I’d learned to read the Ljosalfar elf well in the weeks I’d been by his side. I wasn’t about to give up on him yet.

“Bullshit,” I grunted out. “Put the shame aside and let us dance, Corym.”

When I put it that way, it woke something inside the elf. His ears flicked, body going tense. He swung his gaze my way, giving me a firm nod. I noticed the telltale way his hand tightened on the leather hilt of his brilliant sword, crafted from metals I’d never seen on this planet.

He returned my grin—a bedeviled expression that lit a fire inside me and heightened my blood.

“As you say,lunis’ai.”

We came up with a plan on the fly, through nonverbal expression. Nods, raised fists, and arm movements brought us from a jog to a crouch, then a prowl.

The hunted were becoming the hunters, and our prey didn’t even realize the battlemap had shifted.

We quickly noticed that the Huscarls weren’t keeping to their tight ranks—their shield wall—while giving chase.

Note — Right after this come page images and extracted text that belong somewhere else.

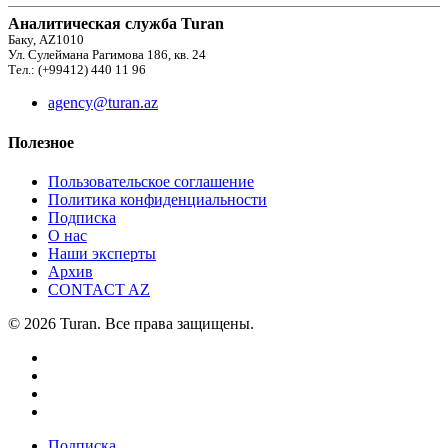
Аналитическая служба Turan
Баку, AZ1010
Ул. Сулеймана Рагимова 186, кв. 24
Тел.: (+99412) 440 11 96
agency@turan.az
Полезное
Пользовательское соглашение
Политика конфиденциальности
Подписка
О нас
Наши эксперты
Архив
CONTACT AZ
© 2026 Turan. Все права защищены.
Подписка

They had become slightly dispersed, eagerly trying to catch up to us and run us down.

They wanted to be heroes, each man and woman in the company; the one to slay the elf and bring back the prisoner.

I swore it would be their downfall.

They had seen the way the elves fell to their blades. Flatfooted or not, it showed the Ljosalfar were not immune to steel, or invincible, contrary to what the dead Huscarls from the creek, staring down at us from Valhalla, must have thought.

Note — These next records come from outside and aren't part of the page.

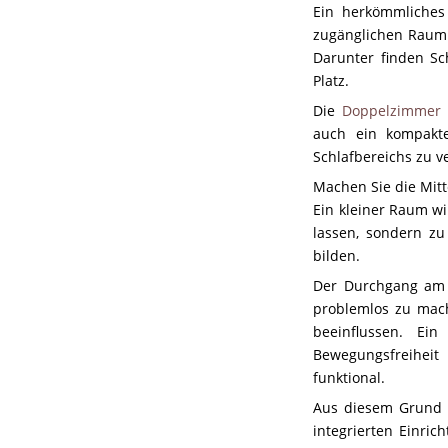
Ein herkömmliches 
zugänglichen Raum 
Darunter finden Sc
Platz.
Die
Doppelzimmer 
auch ein kompakte
Schlafbereichs zu v
Machen Sie die Mitt
Ein kleiner Raum wi
lassen, sondern zu
bilden.
Der Durchgang am F
problemlos zu mach
beeinflussen. E
Bewegungsfreiheit
funktional.
Aus diesem Grund i
integrierten Einri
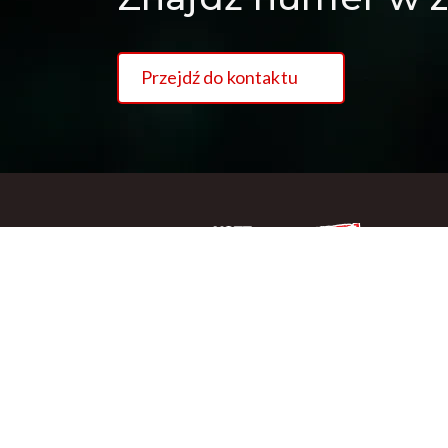
Przejdź do kontaktu
Copywriting NSZZ Solidarność Region Podlaski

I wanted to use that overconfidence to our benefit.

Corym and I didn’t split up, which was the surest way one of us would get caught and surrounded.

Instead, we stayed low in the thick trees, peering through wreaths and brambles and bushes as the first grouping of Huscarls passed us.

One of them muttered, “Where did they go?”

Another: “Read the tracks, rookie.”

“They’re everywhere.”

Yes, our feet were everywhere. We’d made it that way by design, turning the six Huscarls in front of us in circles.

As they followed one track and veered off toward a glade further past us—an understandable direction to go, given that we were only two—we watched for the next gang to pass through the trees in front of us.

This one was only three strong. Two women and a man, their black helmets and cloaks nearly invisible in the dark. I only noticed them by the white dragonhead patches on their shoulders, their swords and spearheads glinting in the moonlight.

The trio slowed, looking around. Bending their knees, ready for anything.

Corym and I nodded at each other.

We rushed out of the trees silent, no battle cry, circling from the left and right—from opposite directions.

We didn’t hope to get a jump on them, since they were ready for anything and they were trained warriors, but we got what we wanted anyway—

And turned them in opposing directions.

The man looked south, toward Corym, along with one of the women. She went back-to-back with the other woman, a strong mountain of a lass with thick shoulders and a wide, sturdy waist. Shorter than me, but stout and defensive with her shield up when I charged.

I Shaped a rune in the air in front of me, dancing silver marks of energy as I drew fire from Muspelheim and directed the blast on the ground next to the woman’s feet.

She lowered her shield reflexively from the threat, stamping to her left to get out of its trajectory—

Right into the swing-path of my hatchet.

Shield raised, metal bit into wood and sent woodchips flying.